> _PROBLEM DETAILS_: Copy every line that contains the string "nose" from the entries below.

(SUPPLIED INFORMATION begins)

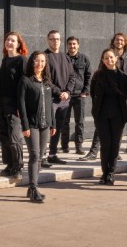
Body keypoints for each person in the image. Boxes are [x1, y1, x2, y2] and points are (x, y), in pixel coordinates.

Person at [81, 33, 127, 161]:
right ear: (113, 42)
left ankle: (115, 152)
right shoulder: (108, 56)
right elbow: (98, 76)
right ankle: (93, 151)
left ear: (125, 42)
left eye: (121, 40)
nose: (119, 42)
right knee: (100, 127)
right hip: (106, 100)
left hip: (122, 100)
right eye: (117, 40)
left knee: (117, 128)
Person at [18, 51, 56, 202]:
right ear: (32, 62)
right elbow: (21, 105)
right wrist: (25, 126)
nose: (39, 64)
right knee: (34, 155)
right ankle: (34, 188)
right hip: (32, 124)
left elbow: (50, 104)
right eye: (37, 61)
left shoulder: (46, 81)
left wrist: (53, 123)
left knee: (40, 156)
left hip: (45, 125)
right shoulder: (26, 80)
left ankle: (33, 186)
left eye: (42, 61)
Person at [91, 49, 127, 186]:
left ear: (116, 58)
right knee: (105, 144)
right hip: (101, 115)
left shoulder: (124, 78)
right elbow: (93, 94)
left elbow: (125, 95)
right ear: (102, 60)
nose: (109, 60)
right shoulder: (97, 76)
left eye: (111, 57)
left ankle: (111, 173)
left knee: (115, 145)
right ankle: (104, 173)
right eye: (106, 58)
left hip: (118, 116)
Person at [0, 31, 27, 180]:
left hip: (14, 104)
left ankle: (18, 166)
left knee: (14, 137)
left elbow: (24, 85)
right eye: (8, 40)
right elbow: (6, 80)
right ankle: (9, 164)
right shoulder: (5, 60)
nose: (9, 43)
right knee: (4, 136)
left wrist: (22, 107)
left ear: (18, 44)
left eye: (13, 41)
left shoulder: (22, 60)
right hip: (1, 103)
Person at [44, 30, 76, 166]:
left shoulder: (65, 57)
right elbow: (45, 79)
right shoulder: (44, 56)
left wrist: (68, 92)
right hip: (51, 99)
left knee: (57, 127)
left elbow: (72, 77)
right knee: (47, 128)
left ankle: (52, 154)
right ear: (47, 40)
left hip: (65, 99)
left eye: (57, 39)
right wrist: (59, 92)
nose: (55, 41)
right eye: (52, 39)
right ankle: (42, 156)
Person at [65, 36, 91, 155]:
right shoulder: (63, 58)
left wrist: (85, 91)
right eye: (70, 44)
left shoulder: (84, 58)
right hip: (66, 95)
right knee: (64, 122)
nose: (72, 46)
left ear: (78, 45)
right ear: (67, 45)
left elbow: (88, 76)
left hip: (80, 95)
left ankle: (79, 146)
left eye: (74, 44)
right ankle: (64, 146)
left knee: (79, 122)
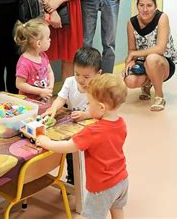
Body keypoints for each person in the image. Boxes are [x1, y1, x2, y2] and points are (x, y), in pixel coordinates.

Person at [36, 73, 129, 219]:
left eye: (89, 104)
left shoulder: (92, 131)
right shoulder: (121, 123)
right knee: (117, 209)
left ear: (101, 107)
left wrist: (47, 142)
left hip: (102, 187)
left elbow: (69, 146)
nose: (87, 107)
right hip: (122, 180)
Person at [43, 46, 102, 185]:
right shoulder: (70, 82)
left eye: (86, 77)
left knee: (92, 156)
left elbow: (101, 111)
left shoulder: (99, 87)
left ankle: (92, 180)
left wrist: (86, 114)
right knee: (71, 153)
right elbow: (60, 99)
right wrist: (53, 108)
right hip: (73, 128)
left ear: (98, 74)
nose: (81, 80)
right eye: (77, 74)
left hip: (92, 128)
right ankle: (72, 179)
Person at [122, 0, 177, 111]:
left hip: (163, 63)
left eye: (149, 5)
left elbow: (160, 48)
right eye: (141, 5)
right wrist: (130, 62)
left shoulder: (162, 17)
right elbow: (131, 49)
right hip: (142, 63)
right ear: (137, 5)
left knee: (152, 59)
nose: (145, 9)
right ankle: (147, 84)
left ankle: (159, 96)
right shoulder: (131, 23)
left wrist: (134, 54)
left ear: (155, 6)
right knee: (130, 81)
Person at [13, 18, 54, 101]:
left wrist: (50, 86)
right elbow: (19, 84)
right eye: (48, 38)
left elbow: (49, 71)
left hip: (43, 100)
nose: (50, 39)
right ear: (39, 43)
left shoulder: (43, 55)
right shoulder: (24, 63)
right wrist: (40, 91)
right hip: (29, 104)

(SUPPLIED INFORMATION ends)

> _SOLUTION FOR THIS EXERCISE_:
nose: (119, 42)
nose: (39, 64)
nose: (109, 60)
nose: (9, 43)
nose: (55, 41)
nose: (72, 46)
nose: (87, 107)
nose: (81, 80)
nose: (145, 9)
nose: (50, 39)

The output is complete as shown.